This chapter provides an overview of PostgreSQL's database cluster structure, which includes both logical and physical aspects. A database cluster is a collection of databases managed by a PostgreSQL server, and it does not refer to a group of database servers.
The logical structure consists of database objects such as tables, indexes, sequences, views, and functions. PostgreSQL internally manages these objects using object identifiers (OIDs), which are unsigned 4-byte integers. The relationships between these objects and their OIDs are stored in system catalogs based on the object type.
The physical structure of a database cluster is primarily composed of one base directory containing subdirectories and files. Each database is a subdirectory under the base subdirectory, and tables and indexes are stored as files within their respective database subdirectories. PostgreSQL also supports tablespaces, which are directories containing data outside the base directory.
Files associated with tables and indexes are managed by the relfile node variable. When a table or index file size exceeds 1GB, PostgreSQL creates new files with incremented numbers (e.g., relfilenode.1, relfilenode.2) to accommodate the larger size. Tables have associated free space maps and visibility maps, while indexes only have free space maps.

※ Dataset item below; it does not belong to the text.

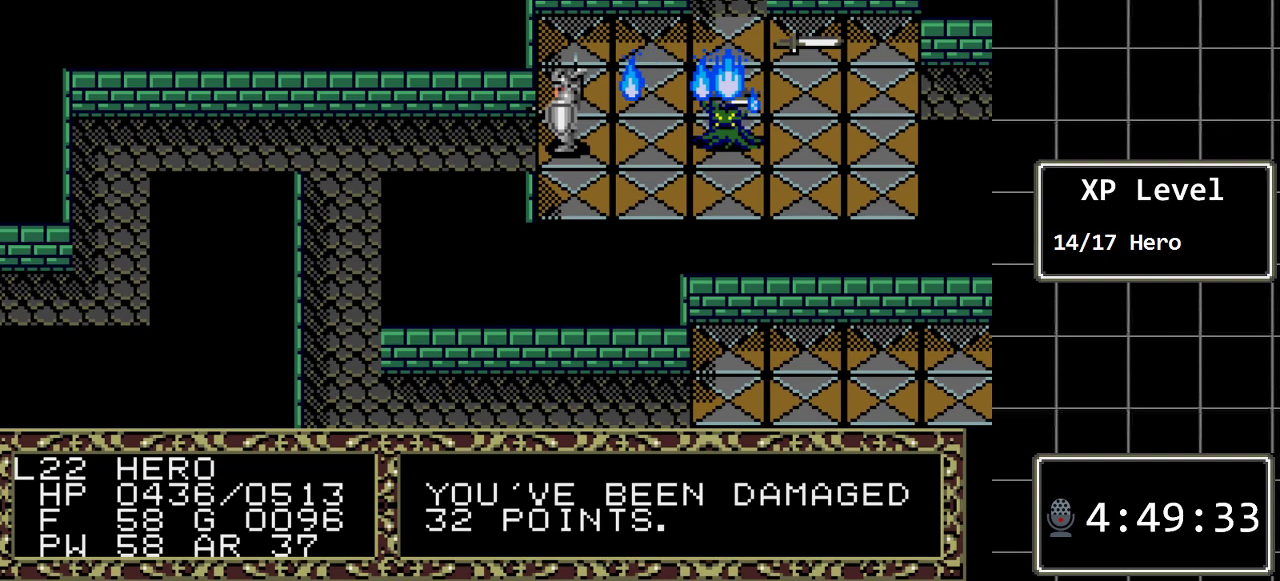
{"buttons": ["DPAD_LEFT"], "events": [[17, "DPAD_LEFT", "down"]]}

Tablespaces in PostgreSQL are additional data areas outside the base directory, created under a specified directory when a CREATE TABLESPACE statement is issued. The tablespace directory is addressed by a symbolic link from the pg_tblspc subdirectory, and its link name is the same as the tablespace's OID value.
Heap table file in PostgreSQL is divided into fixed-length pages or blocks of 8192 bytes (8 KB). Each page has a sequential block number, and the internal layout of these pages depends on the data file types. In a heap table file, a page contains three types of data: heap tuples, line pointers, and header data.
Heap tuples are the record data itself, line pointers are 4-byte long pointers to each heap tuple, and header data contains general information about the page. To identify a tuple within the table, a tuple identifier (TID) is used, which consists of the block number and the offset number of the line pointer pointing to the tuple.
The content also explains the writing and reading methods of heap tuples. When writing, the tuple is placed after the previous one, with line pointers and header data updated accordingly. Reading tuples can be done either through a sequential scan, where all tuples in all pages are sequentially read, or through a B-tree index scan, which uses index tuples to find the target heap tuple without unnecessary scanning.